A previously unknown type of stromatolite – rare and ancient biological structures that first evolved around 3.7 billion years ago – has been found living in freshwater wetlands in the Australian island state of Tasmania.
The discovery, by a team led by Bernadette Proemse from the University of Tasmania and published in the journal Scientific Reports, significantly extends the range and circumstances in which stromatolites are known to live.
Stromatolites comprise layers of biochemical material that gradually accrete from a combination of trapped sediments and mats of microbes, particularly cyanobacteria.
Stubborn survivors of the Eoarchean Era, stromatolites are extremely rare today. They are found mainly in shallow marine environments or hyper-saline lakes.
The best-known examples are located at Shark Bay in Western Australia. Others have been found in Chile and Brazil, Mexico and the Bahamas.
Despite the association of other examples with salty sea water and lakes, the Tasmanian stromatolites exist in mildly alkaline spring water surrounded by peaty soil. They comprise not only cyanobacteria, but also other microbes including alphaproteobacteria and an unusually high number of photosynthesising chloroflexi – a combination, say the researchers, that makes them unique.
Also unusual is the fact that some of the stromatolites extend several centimetres above the water level.
“Cool-temperate freshwater wetlands are not a conventional stromatolite niche,” the researchers write, “suggesting that stromatolites may be more common than previously thought.”

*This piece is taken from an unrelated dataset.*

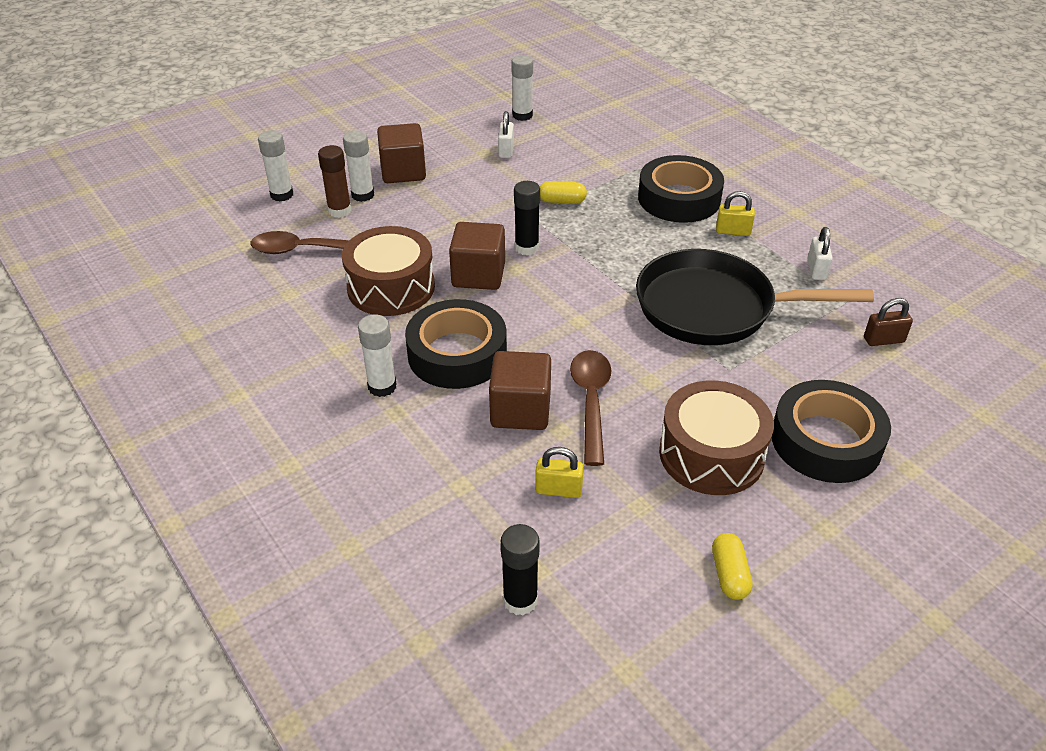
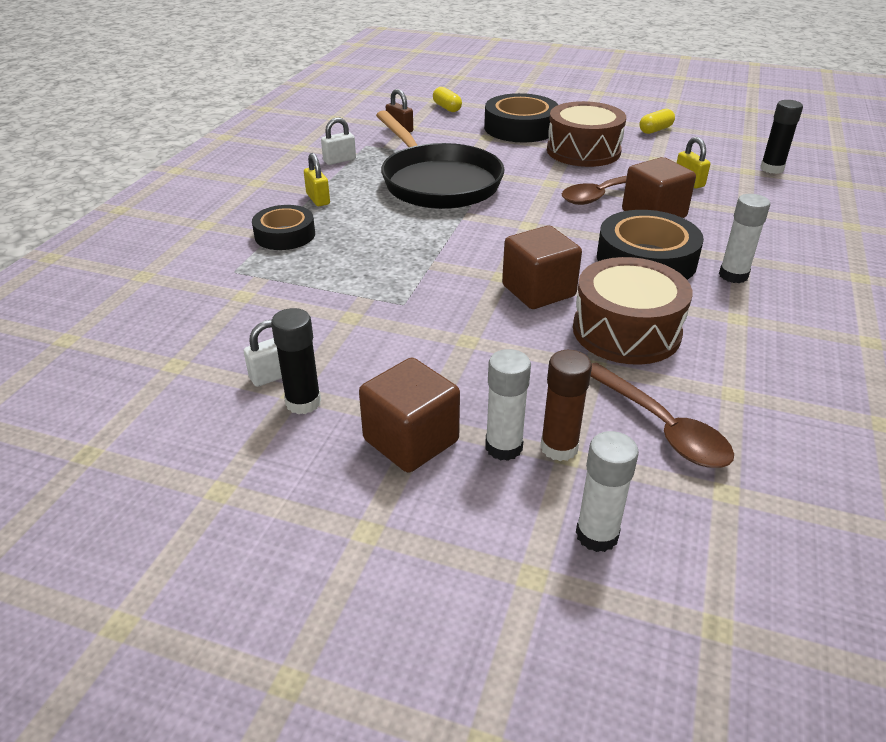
camera: 125 degrees left, 5 degrees down
white glue stick [512,55,533,121] -> none
black glue stick [514,181,540,255] -> black glue stick moved to [271,308,321,414]
yellow capsule [540,181,587,204] -> yellow capsule moved to [433,87,462,112]
black tape [638,155,724,223] -> black tape [252,205,315,250], size x0.64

Whatever abundance stromatolites achieved during their first couple of billion years of existence was sharply curtailed around 600 million years ago when multicellular organisms started to emerge. Immobile and edible, the stromatolites were both easy to out-compete and consume.
Perhaps significantly, Proemse and her colleagues report that in the area of the UNESCO-listed Tasmanian Wilderness World Heritage Area where they made their finds, complex invertebrates are uncommon. Snails, known stromatolite predators, are extremely scarce, because the peaty soil leads them to accumulate debilitating levels of carbonate in their shells.